Ücret Alacağı: İşçinin işverene karşı iş görme borcu olması karşılığında, işverenin de işçiye ücret ödeme borcu mevcuttur. Ücret ödemesi en geç ayda bir yapılmalıdır. Ücreti, ödeme gününden itibaren 20 gün içerisinde ödenmeyen işçi iş görme edimini yerine getirmekten kaçınabilir. Ücretin mücbir sebep yüzünden ödenememesi halinde işçi iş görme edimini yerine getirmekten kaçınamaz. İşçilerin bu sebeple iş görme edimini yerine getirmemesinden dolayı iş akitleri feshedilemez. İşçinin ödeme gününden 20 gün içerisinde ücretinin ödenmemesi durumunda, iş sözleşmesi işçi tarafından 6 gün içerisinde haklı sebeple feshedilebilir.

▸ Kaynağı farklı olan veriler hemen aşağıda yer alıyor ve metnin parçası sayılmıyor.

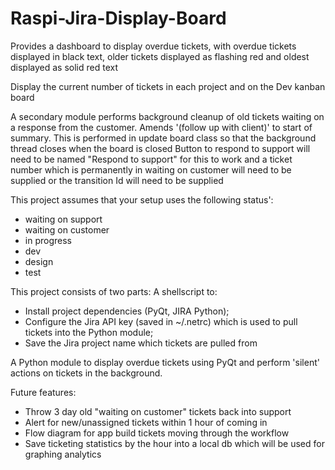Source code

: # Raspi-Jira-Display-Board

Provides a dashboard to display overdue tickets, with overdue tickets displayed in black text, older tickets displayed as flashing red and oldest displayed as solid red text

Display the current number of tickets in each project and on the Dev kanban board

A secondary module performs background cleanup of old tickets waiting on a response from the customer.
Amends '(follow up with client)' to start of summary.
This is performed in update board class so that the background thread closes when the board is closed
Button to respond to support will need to be named "Respond to support" for this to work and a ticket number which is permanently in waiting on customer will need to be supplied or the transition Id will need to be supplied

This project assumes that your setup uses the following status':
* waiting on support
* waiting on customer
* in progress
* dev
* design
* test

This project consists of two parts: 
A shellscript to:
* Install project dependencies (PyQt, JIRA Python);
* Configure the Jira API key (saved in ~/.netrc) which is used to pull tickets into the Python module;
* Save the Jira project name which tickets are pulled from

A Python module to display overdue tickets using PyQt and perform 'silent' actions on tickets in the background.

Future features:
* Throw 3 day old "waiting on customer" tickets back into support
* Alert for new/unassigned tickets within 1 hour of coming in
* Flow diagram for app build tickets moving through the workflow
* Save ticketing statistics by the hour into a local db which will be used for graphing analytics

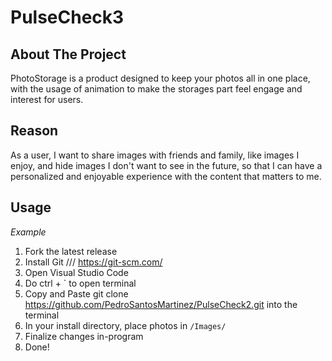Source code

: # PulseCheck3
<!-- ABOUT THE PROJECT -->
## About The Project

PhotoStorage is a product designed to keep your photos all in one place, with the usage of animation to make the storages part feel engage and interest for users.

## Reason
As a user, I want to share images with friends and family, like images I enjoy, and hide images I don't want to see in the future, so that I can have a personalized and enjoyable experience with the content that matters to me.

## Usage

*Example*

1. Fork the latest release
3. Install Git /// https://git-scm.com/
4. Open Visual Studio Code
5. Do ctrl + ` to open terminal
6. Copy and Paste git clone https://github.com/PedroSantosMartinez/PulseCheck2.git into the terminal
7. In your install directory, place photos in ``/Images/``
8. Finalize changes in-program
9. Done!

İş Kazası veya Meslek Hastalığı Sebebiyle Tazminat Alacağı: Maalesef ülkemizde işverenler tarafından işçi sağlığı ve iş güvenliği konularında gerekli çalışmalar asgari seviyede yapılmaktadır. Buna bağlı olarak da iş kazaları ve meslek hastalıkları son yıllarda artış göstermektedir. MTM Hukuk ve Danışmanlık olarak, hak kazanmış olduğunuz maddi ve manevi tazminatları en kısa yoldan ve eksiksiz tahsil edebilmek amacıyla gerekli çalışmaları yapıyor ve araştırmalarımıza kaynaklarımızı genişleterek devam ediyoruz.
İŞÇİ ALACAKLARINDA ZORUNLU ARABULUCULUK
İş Kanunu’nda yeni yapılan düzenlemeye göre, 01.01.2018 tarihinden itibaren açılacak işçi alacağı davalarında arabulucuya başvurmak zorunlu hale gelmiştir. Dava açılırken arabulucuya başvurulduğuna ve uzlaşma sağlanamadığına dair son tutanak dava dilekçesi ile birlikte mahkemeye sunulmak zorundadır. Sunulmadığı takdirde mahkemece davacı tarafa son tutanağın sunulması için bir hafta kesin süre verilecek, bu sürede de son tutanağın sunulmaması halinde davanın usulden reddine karar verilecektir. Yapılan düzenlemede, iş kazası veya meslek hastalığı kaynaklı maddi-manevi tazminat ile bunlarla ilgili rücu davaları zorunlu arabulucuk kapsamı dışında bırakılmıştır. Söz konusu davalarda arabulucuya başvuru zorunluluğu olmaksızın dava açılabilecektir. MTM Hukuk ve Danışmanlık olarak, müvekkillerimize zorunlu arabuluculuğa başvuru aşamasında da hizmet vermekteyiz. Arabulucuk süresince müvekkillerimiz en iyi şekilde temsil edilerek, hakları tarafımızca gözetilecek ve arabulucuk faaliyeti bu hususlar göz önünde bulundurularak devam ettirilecektir.